# Manistee River Trail Backpacking trip from Red Bridge to Hodenpyle (pics)



## Steve (Jan 15, 2000)

Made the trip this weekend with the scouts. We had beautiful weather and made great time. Logged 8 miles and had camp setup on the river by noon and Saturday. 










One of 3 small waterfalls:









My campsite:









"Little Mac"









Mother and deer on the way out:









Panorama River overlook at flower flats:









The fishing didn't go very good. Wading where near our campsite was difficult so I could cover much water. Couldn't get any hookups on hackle or spinners.


----------



## Shupac (Apr 17, 2005)

Beautiful! I've hiked the NCT near there, but never that close to the river. Worth a visit.


----------



## Steve (Jan 15, 2000)

That side is definitely better than the NCT side for scenery I have to say.


----------



## PaleRider (Oct 24, 2007)

Great pictures Steve. Do you do alot of hiking/backpacking?


----------



## hmdomn (Sep 22, 2008)

Steve,
Are bikes feasible in the trails you took? I'm looking to take my bike up there this weekend and cruise around, looking for some suggestions. Where is a good place to start? Would like to see the rest of the big river other than Tippy.


----------



## gunrod (Jan 16, 2001)

Great trip. Love the pictures. Flower flats is one of my favorite places in the world. Usually stop there for a bit when floating and even walked in there. 

Thanks for sharing.


----------



## wally-eye (Oct 27, 2004)

gunrod said:


> Great trip. Love the pictures. Flower flats is one of my favorite places in the world. Usually stop there for a bit when floating and even walked in there.
> 
> Thanks for sharing.




Grew up hunting the flower fields back in the day......early 60s....could drive right back there then......beautiful area to walk around......


----------



## Big Reds (Oct 14, 2007)

Nice area! That will be my next hike. I'm thinking fall. Anyone interested?


----------



## Tracker01 (Jul 6, 2010)

Steve,

Those photos bring back some great memories. I hiked that trail 4-5 times while in high school and boy scouts. It is an amazing area, and i would say that trail beats a lot of trails that are out there for scenery. I spent a summer out west (oregon, idaho, montana) and it beats some of those. I remember getting into some good trout and have been back many times for them.

Makes me want to get back there.


----------

> **Aim**:
Answer from the Manistee River Trail thread:
(a) How many miles did Steve log on the trip?
(b) On what did Steve fail to get any hookups while fishing?
(c) In which three states did Tracker01 spend a summer?

[Dataset entries]
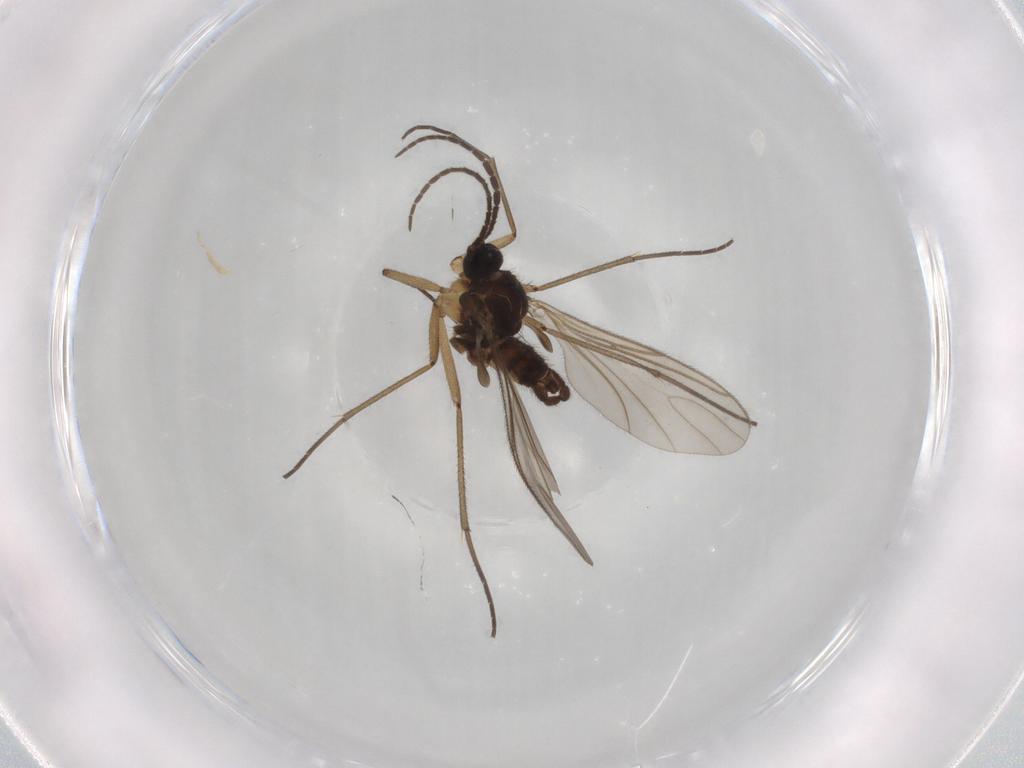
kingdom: Animalia
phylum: Arthropoda
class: Insecta
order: Diptera
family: Sciaridae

> **Written answer**:
(a) 8 miles
(b) Hackle or spinners
(c) Oregon, Idaho and Montana